Reading /var/log/dovecot.info reveals a warning:

config: Warning: service auth { client_limit=2000 } is lower than required under max. load (15000)
config: Warning: service anvil { client_limit=1603 } is lower than required under max. load (12003)

The services auth (responsible for login and SSL connections) and anvil (responsible for statistics collection) are set to their default limits. Although 3000 POP3 and IMAP connections and processes are allowed, the connection limit for the login service is too low. Leaving it like this will lead to failed logins.

The values are so high, because default_client_limit and default_process_limit do not only lift limits for IMAP and POP3, but also for other services like lmtp and managesieve-login. Those services can now start more processes that have to be monitored and can theoretically make more authentication requests. This increases the number of possible concurrent connections to the auth and anvil services.

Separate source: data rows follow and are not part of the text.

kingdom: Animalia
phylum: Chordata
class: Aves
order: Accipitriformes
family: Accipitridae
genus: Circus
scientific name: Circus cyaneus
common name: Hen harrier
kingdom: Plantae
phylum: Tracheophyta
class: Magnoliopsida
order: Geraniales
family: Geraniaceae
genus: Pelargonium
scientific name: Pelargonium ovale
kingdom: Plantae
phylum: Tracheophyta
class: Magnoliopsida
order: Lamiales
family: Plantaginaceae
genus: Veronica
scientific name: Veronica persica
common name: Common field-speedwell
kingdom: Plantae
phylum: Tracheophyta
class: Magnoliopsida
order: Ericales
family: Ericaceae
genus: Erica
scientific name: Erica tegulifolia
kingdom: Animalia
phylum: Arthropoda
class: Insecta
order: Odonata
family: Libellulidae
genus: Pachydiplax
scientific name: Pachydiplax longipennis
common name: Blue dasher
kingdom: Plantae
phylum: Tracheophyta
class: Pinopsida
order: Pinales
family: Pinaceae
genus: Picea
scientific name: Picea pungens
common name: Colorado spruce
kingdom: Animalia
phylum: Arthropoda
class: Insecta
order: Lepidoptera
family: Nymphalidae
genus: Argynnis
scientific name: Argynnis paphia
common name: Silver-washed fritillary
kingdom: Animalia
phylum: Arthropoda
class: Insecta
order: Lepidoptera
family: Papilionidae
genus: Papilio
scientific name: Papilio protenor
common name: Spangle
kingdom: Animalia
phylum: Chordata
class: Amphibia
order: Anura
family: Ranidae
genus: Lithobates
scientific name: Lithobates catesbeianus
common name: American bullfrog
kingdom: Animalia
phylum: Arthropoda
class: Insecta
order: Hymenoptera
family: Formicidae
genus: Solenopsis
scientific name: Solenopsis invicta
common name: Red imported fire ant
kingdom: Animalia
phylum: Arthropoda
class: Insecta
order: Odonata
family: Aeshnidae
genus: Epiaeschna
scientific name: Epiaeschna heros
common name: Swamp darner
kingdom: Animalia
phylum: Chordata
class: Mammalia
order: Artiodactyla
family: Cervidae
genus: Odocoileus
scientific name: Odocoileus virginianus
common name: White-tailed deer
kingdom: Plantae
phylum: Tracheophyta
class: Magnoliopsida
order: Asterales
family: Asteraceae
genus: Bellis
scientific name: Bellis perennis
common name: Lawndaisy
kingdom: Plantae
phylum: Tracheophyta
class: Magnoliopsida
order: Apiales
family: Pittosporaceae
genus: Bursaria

The values have to be adapted, using the numbers from the log file:

$ ucr set mail/dovecot/limits/auth/client_limit=15000
$ ucr set mail/dovecot/limits/anvil/client_limit=12003
$ doveadm reload

Another warning appears in /var/log/dovecot.info:

master: Warning: fd limit (ulimit -n) is lower than required under max. load (2000 < 15000),…
 because of service auth { client_limit }

The Linux kernel controlled setting ulimit setting (limit on the number of files/connections a process is allowed to open) is changed only when the Dovecot service is restarted:

$ systemctl restart dovecot

No more warnings are written to the log file and both IMAP and POP3 servers now accept 3000 client connections each.

Univention Corporate Server configures Dovecot to run in “High-security mode” by default. For installations with 10.000s of users, Dovecot offers the “High-performance mode”. The performance guide has further details on how to configure it, see UCS performance guide [5].